Aside from dominating the global revenue pools for investment banking and trading, Goldman is doing other things right. The firm has rapidly gathered deposits in the US and UK over the past year, bringing in a lower cost of funds to help facilitate its balance sheet. Goldman has also built up Marcus, Apple Card, and the bank is in the process of growing its asset management business to better serve institutional clients.
By Matthew Warren
Goldman Sachs (GS) posted mixed fourth-quarter results, released January 15, beating consensus revenues but missing on the bottom line by a substantial amount as a result of a $1.24 billion charge related to the ongoing 1MDB (1Malaysia Development Berhad) scandal potential upcoming resolution. 1MDB is the name of a state investment fund in Malaysia where billions of dollars were stolen in one of the biggest frauds in recent times.
For the year, Goldman’s revenues were flat and diluted earnings per share were down 17%. The 1MDB litigation-impact hit annual EPS by $3.16 and return on tangible equity by 1.6 percentage points, resulting in a 10.6% ROTE for 2019. Simply put, we are not impressed by this figure. Goldman claims number-one position in many investment banking and trading categories, but it clearly struggles to convert that into returns on capital above the cost of capital, which is pretty damning 11 years into a bull market cycle.
Below are the new segment breakdowns in the graphic (Investment Banking, Global Markets, Asset Management, Consumer & Wealth Management), divisions that will be discussed in more detail later in January at Goldman’s first investor day. At that time, we expect management to shed more light on their strategies with the newer businesses like Marcus, as well as putting out more concrete efficiency ratio and return on capital targets. This will make them more accountable to improving these key metrics, and we fully expect the street to hold them to their new targets.

DATA RECORDS:
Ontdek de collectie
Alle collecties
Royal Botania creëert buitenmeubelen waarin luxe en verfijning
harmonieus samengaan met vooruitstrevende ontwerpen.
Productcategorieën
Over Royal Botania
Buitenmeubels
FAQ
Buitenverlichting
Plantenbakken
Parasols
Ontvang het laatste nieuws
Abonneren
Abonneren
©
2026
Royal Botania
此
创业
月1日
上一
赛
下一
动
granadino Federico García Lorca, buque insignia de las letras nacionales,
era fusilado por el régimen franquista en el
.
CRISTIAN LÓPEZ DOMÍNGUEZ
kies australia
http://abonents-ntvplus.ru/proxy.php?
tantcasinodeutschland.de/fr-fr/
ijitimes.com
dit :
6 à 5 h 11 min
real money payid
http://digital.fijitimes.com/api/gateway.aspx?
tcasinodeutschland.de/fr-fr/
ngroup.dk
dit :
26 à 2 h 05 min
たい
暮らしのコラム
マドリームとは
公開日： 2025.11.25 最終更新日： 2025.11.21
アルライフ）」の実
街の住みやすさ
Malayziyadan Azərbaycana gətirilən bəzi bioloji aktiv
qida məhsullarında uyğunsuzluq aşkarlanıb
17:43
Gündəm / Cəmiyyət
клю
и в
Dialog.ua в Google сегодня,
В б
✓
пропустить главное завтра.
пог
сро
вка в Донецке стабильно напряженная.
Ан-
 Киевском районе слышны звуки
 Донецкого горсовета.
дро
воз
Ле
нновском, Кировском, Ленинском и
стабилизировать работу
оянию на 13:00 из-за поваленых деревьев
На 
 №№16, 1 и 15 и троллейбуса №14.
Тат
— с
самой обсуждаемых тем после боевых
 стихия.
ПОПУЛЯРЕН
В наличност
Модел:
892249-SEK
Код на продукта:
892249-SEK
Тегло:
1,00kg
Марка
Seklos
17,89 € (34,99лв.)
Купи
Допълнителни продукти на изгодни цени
--
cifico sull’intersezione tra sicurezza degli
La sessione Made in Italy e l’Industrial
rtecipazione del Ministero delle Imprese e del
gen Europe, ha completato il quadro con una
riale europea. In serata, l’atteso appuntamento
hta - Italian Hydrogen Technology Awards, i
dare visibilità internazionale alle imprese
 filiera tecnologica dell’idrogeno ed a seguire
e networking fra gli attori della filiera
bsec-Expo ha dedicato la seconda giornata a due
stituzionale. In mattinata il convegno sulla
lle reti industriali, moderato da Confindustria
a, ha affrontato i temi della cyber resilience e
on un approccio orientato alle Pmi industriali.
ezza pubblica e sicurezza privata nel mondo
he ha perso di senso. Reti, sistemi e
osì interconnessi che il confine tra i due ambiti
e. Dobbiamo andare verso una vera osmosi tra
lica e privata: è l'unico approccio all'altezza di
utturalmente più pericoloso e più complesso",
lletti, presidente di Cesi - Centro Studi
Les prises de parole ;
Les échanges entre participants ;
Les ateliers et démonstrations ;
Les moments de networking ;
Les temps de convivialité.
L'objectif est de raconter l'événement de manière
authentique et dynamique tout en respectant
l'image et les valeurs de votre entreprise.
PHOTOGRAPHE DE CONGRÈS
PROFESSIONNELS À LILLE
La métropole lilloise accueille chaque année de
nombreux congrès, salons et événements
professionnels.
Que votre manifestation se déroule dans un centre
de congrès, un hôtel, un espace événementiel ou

WHAT THIS TASK INVOLVES:
Answer these questions about the article on Goldman Sachs results:
(a) In which two countries has the firm rapidly gathered deposits over the past year?
(b) By how much did the 1MDB litigation impact reduce annual EPS?
(c) What return on tangible equity did Goldman have for 2019?
The material isn't needed for this exercise.

TASK SOLUTION:
(a) The US and the UK.
(b) By $3.16.
(c) 10.6%.